Maggie Clark will use it to support her golf habit. An unidentified businessman, when asked what he would spend his federal tax rebate on, said simply, “Beer.”
From frivolous mini-spending sprees to padding saving accounts, business folks in Mississippi are anticipating ways to spend their tax rebates.
Last week, Uncle Sam began sending letters to taxpayers, telling them how much money they will get back under President George W. Bush’s recently approved tax plan and when it will arrive.
Treasury Secretary Paul O’Neill said the first 11 million checks will be mailed July 20, with 11 million refunds mailed weekly until Sept. 28. This summer, 98 million Americans will receive refunds.
Single taxpayers will receive up to $300, single-parent taxpayers up to $500 and married couples up to $600. Taxpayers in the higher brackets also are getting refund checks.
“These days, $600 doesn’t go that far,” said Bill Brame of Madison. “Now if you were talking $6,000, my list would be worth talking about.”
But not everyone will receive a refund check.
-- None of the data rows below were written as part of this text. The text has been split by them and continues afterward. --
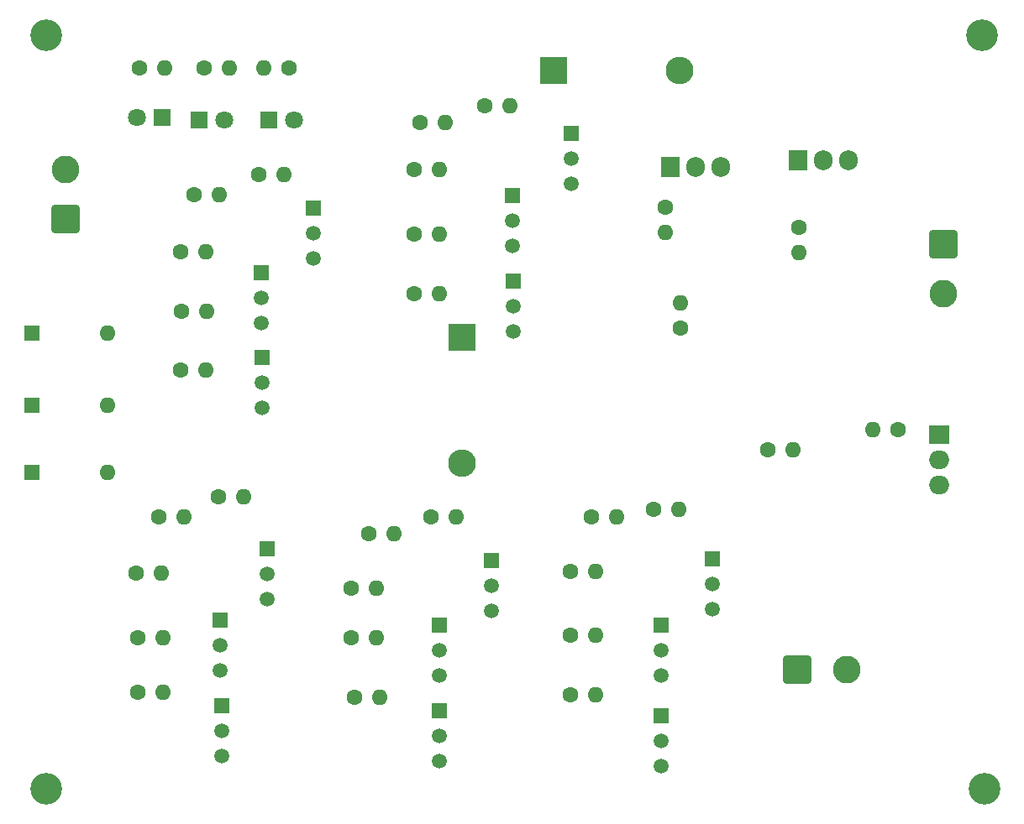
<source format=gts>
G04 #@! TF.GenerationSoftware,KiCad,Pcbnew,8.0.8*
G04 #@! TF.CreationDate,2025-06-27T16:28:27-04:00*
G04 #@! TF.ProjectId,multimeter,6d756c74-696d-4657-9465-722e6b696361,rev?*
G04 #@! TF.SameCoordinates,Original*
G04 #@! TF.FileFunction,Soldermask,Top*
G04 #@! TF.FilePolarity,Negative*
%FSLAX46Y46*%
G04 Gerber Fmt 4.6, Leading zero omitted, Abs format (unit mm)*
G04 Created by KiCad (PCBNEW 8.0.8) date 2025-06-27 16:28:27*
%MOMM*%
%LPD*%
G01*
G04 APERTURE LIST*
G04 Aperture macros list*
%AMRoundRect*
0 Rectangle with rounded corners*
0 $1 Rounding radius*
0 $2 $3 $4 $5 $6 $7 $8 $9 X,Y pos of 4 corners*
0 Add a 4 corners polygon primitive as box body*
4,1,4,$2,$3,$4,$5,$6,$7,$8,$9,$2,$3,0*
0 Add four circle primitives for the rounded corners*
1,1,$1+$1,$2,$3*
1,1,$1+$1,$4,$5*
1,1,$1+$1,$6,$7*
1,1,$1+$1,$8,$9*
0 Add four rect primitives between the rounded corners*
20,1,$1+$1,$2,$3,$4,$5,0*
20,1,$1+$1,$4,$5,$6,$7,0*
20,1,$1+$1,$6,$7,$8,$9,0*
20,1,$1+$1,$8,$9,$2,$3,0*%
G04 Aperture macros list end*
%ADD10R,1.500000X1.500000*%
%ADD11C,1.500000*%
%ADD12C,1.600000*%
%ADD13O,1.600000X1.600000*%
%ADD14R,1.905000X2.000000*%
%ADD15O,1.905000X2.000000*%
%ADD16RoundRect,0.250001X-1.149999X1.149999X-1.149999X-1.149999X1.149999X-1.149999X1.149999X1.149999X0*%
%ADD17C,2.800000*%
%ADD18R,2.000000X1.905000*%
%ADD19O,2.000000X1.905000*%
%ADD20RoundRect,0.250001X-1.149999X-1.149999X1.149999X-1.149999X1.149999X1.149999X-1.149999X1.149999X0*%
%ADD21R,2.800000X2.800000*%
%ADD22O,2.800000X2.800000*%
%ADD23C,3.200000*%
%ADD24R,1.600000X1.600000*%
%ADD25R,1.800000X1.800000*%
%ADD26C,1.800000*%
%ADD27RoundRect,0.250001X1.149999X-1.149999X1.149999X1.149999X-1.149999X1.149999X-1.149999X-1.149999X0*%
G04 APERTURE END LIST*
D10*
X51911163Y59057288D03*
D11*
X51911163Y56517288D03*
X51911163Y53977288D03*
D10*
X46056163Y44142288D03*
D11*
X46056163Y41602288D03*
X46056163Y39062288D03*
D10*
X45916163Y52807288D03*
D11*
X45916163Y50267288D03*
X45916163Y47727288D03*
D10*
X43806163Y15947288D03*
D11*
X43806163Y13407288D03*
X43806163Y10867288D03*
D10*
X38556163Y807288D03*
D11*
X38556163Y-1732712D03*
X38556163Y-4272712D03*
D10*
X38556163Y9447288D03*
D11*
X38556163Y6907288D03*
X38556163Y4367288D03*
D10*
X66076163Y16177288D03*
D11*
X66076163Y13637288D03*
X66076163Y11097288D03*
D10*
X60911163Y307288D03*
D11*
X60911163Y-2232712D03*
X60911163Y-4772712D03*
D10*
X60936163Y9447288D03*
D11*
X60936163Y6907288D03*
X60936163Y4367288D03*
D10*
X25911163Y51557288D03*
D11*
X25911163Y49017288D03*
X25911163Y46477288D03*
D10*
X20686163Y36447288D03*
D11*
X20686163Y33907288D03*
X20686163Y31367288D03*
D10*
X20611163Y45007288D03*
D11*
X20611163Y42467288D03*
X20611163Y39927288D03*
D10*
X21246163Y17177288D03*
D11*
X21246163Y14637288D03*
X21246163Y12097288D03*
D10*
X16661163Y1307288D03*
D11*
X16661163Y-1232712D03*
X16661163Y-3772712D03*
D10*
X16496163Y9927288D03*
D11*
X16496163Y7387288D03*
X16496163Y4847288D03*
D12*
X71696163Y27157288D03*
D13*
X74236163Y27157288D03*
D14*
X61856163Y55657288D03*
D15*
X64396163Y55657288D03*
X66936163Y55657288D03*
D12*
X10316163Y20407288D03*
D13*
X12856163Y20407288D03*
D12*
X61396163Y51602288D03*
D13*
X61396163Y49062288D03*
D12*
X30036163Y2157288D03*
D13*
X32576163Y2157288D03*
D16*
X89396163Y47907288D03*
D17*
X89396163Y42907288D03*
D12*
X36066163Y42907288D03*
D13*
X38606163Y42907288D03*
D12*
X51816163Y14907288D03*
D13*
X54356163Y14907288D03*
D18*
X88936163Y28657288D03*
D19*
X88936163Y26117288D03*
X88936163Y23577288D03*
D12*
X13896163Y52907288D03*
D13*
X16436163Y52907288D03*
D12*
X23436163Y65657288D03*
D13*
X20896163Y65657288D03*
D20*
X74686163Y4939788D03*
D17*
X79686163Y4939788D03*
D14*
X74776163Y56352288D03*
D15*
X77316163Y56352288D03*
X79856163Y56352288D03*
D21*
X50086163Y65407288D03*
D22*
X62786163Y65407288D03*
D23*
X93501163Y-7027712D03*
X93251163Y68972288D03*
D12*
X31436163Y18657288D03*
D13*
X33976163Y18657288D03*
D12*
X12486163Y35157288D03*
D13*
X15026163Y35157288D03*
D12*
X20396163Y54907288D03*
D13*
X22936163Y54907288D03*
D12*
X37766163Y20407288D03*
D13*
X40306163Y20407288D03*
D12*
X12486163Y47157288D03*
D13*
X15026163Y47157288D03*
D12*
X51816163Y8407288D03*
D13*
X54356163Y8407288D03*
D12*
X36066163Y55407288D03*
D13*
X38606163Y55407288D03*
D12*
X12636163Y41157288D03*
D13*
X15176163Y41157288D03*
D12*
X74856163Y49552288D03*
D13*
X74856163Y47012288D03*
D12*
X53896163Y20407288D03*
D13*
X56436163Y20407288D03*
D12*
X36066163Y48907288D03*
D13*
X38606163Y48907288D03*
D12*
X8166163Y2697288D03*
D13*
X10706163Y2697288D03*
D23*
X-998837Y68972288D03*
D24*
X-2433837Y38907288D03*
D13*
X5186163Y38907288D03*
D12*
X29686163Y13157288D03*
D13*
X32226163Y13157288D03*
D25*
X14411163Y60407288D03*
D26*
X16951163Y60407288D03*
D24*
X-2433837Y31657288D03*
D13*
X5186163Y31657288D03*
D21*
X40861163Y38507288D03*
D22*
X40861163Y25807288D03*
D12*
X62896163Y39402288D03*
D13*
X62896163Y41942288D03*
D23*
X-998837Y-7027712D03*
D12*
X43146163Y61907288D03*
D13*
X45686163Y61907288D03*
D27*
X936163Y50407288D03*
D17*
X936163Y55407288D03*
D12*
X51816163Y2407288D03*
D13*
X54356163Y2407288D03*
D12*
X84786163Y29157288D03*
D13*
X82246163Y29157288D03*
D12*
X36646163Y60157288D03*
D13*
X39186163Y60157288D03*
D12*
X29686163Y8157288D03*
D13*
X32226163Y8157288D03*
D12*
X8166163Y8197288D03*
D13*
X10706163Y8197288D03*
D25*
X21411163Y60407288D03*
D26*
X23951163Y60407288D03*
D12*
X16316163Y22407288D03*
D13*
X18856163Y22407288D03*
D24*
X-2433837Y24907288D03*
D13*
X5186163Y24907288D03*
D12*
X14896163Y65657288D03*
D13*
X17436163Y65657288D03*
D12*
X8016163Y14697288D03*
D13*
X10556163Y14697288D03*
D12*
X60146163Y21157288D03*
D13*
X62686163Y21157288D03*
D25*
X10686163Y60657288D03*
D26*
X8146163Y60657288D03*
D12*
X8396163Y65657288D03*
D13*
X10936163Y65657288D03*
M02*

</source>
“About 25% of people won’t get one because they don’t even pay taxes at all, and it’s unlikely that more than half of Americans will get the full $300 or $600 maximum refund,” said William Shughart, Ph.D., an economics professor at the University of Mississippi.
Ironically, if federal taxes are included, Mississippi’s total tax rate, as a percentage of personal income, ranks lowest in the nation. However, if only state and local taxes are considered, the state’s ranking climbs to No. 29.
But as a percentage of personal income for the period from FY1989 to FY1999, Mississippi is the fourth highest state in tax growth in the nation, according to a 2000 analysis by The Tax Foundation, a nonprofit, nonpartisan policy research organization that has monitored fiscal issues at the federal, state and local levels since 1937.
“As far as an economic resurgence, I believe that the tax cut that is now in place is a good start towards less taxes, rules and regulations,” said Harry Lott, president of Jackson-based Vision Innovations (VI), a Web software consultation, marketing, management, site hosting and graphic design service firm. “These three have been slowly strangling the small- to mid-size business.”
Lott plans to spend his tax rebate on a special holiday gift, perhaps a vacation, for his family.
Key provisions of the tax bill, signed into law June 7, include doubling the per-child tax credit to $1,000, reducing the marriage penalty and eliminating the inheritance tax. Contribution levels to IRAs and 401(k) plans for higher income families will increase, and the adoption tax credit will double, to $10,000, and become permanent under the new law.
“A cut in the capital gains tax should be forthcoming, anything that constricts the mobility of capital hurts young businesses,” Lott said. “New technologies and new business models that are centered on the customer that utilize the Internet will likely lead the economic resurgence replacing slower, older bureaucratic organizations. I believe that we are about to see more change in the next decade than ever before and that uncertainty scares the markets. It is during times of change that the most wealth is created and the standard of living for all is improved.”
Economists have estimated the refund checks and rate cuts combined would have a positive impact of only about half a percentage point on the nation’s gross domestic product, assuming taxpayers spend part of the money. The $74-billion tax cut for FY2001 reflects only a tiny fraction of the nation’s $10-trillion economy.
Nancy L. Anderson, CFA, president of New Perspectives Inc. in Clinton, has earmarked her refund toward a “much-needed vacation.”
“From what I am hearing, most people already have the money spent,” she said. “They will be using it to pay on credit card balances. Debt is at an all-time high for American families right now, so I’m afraid this rebate may not spur the activity that Washington is hoping for.”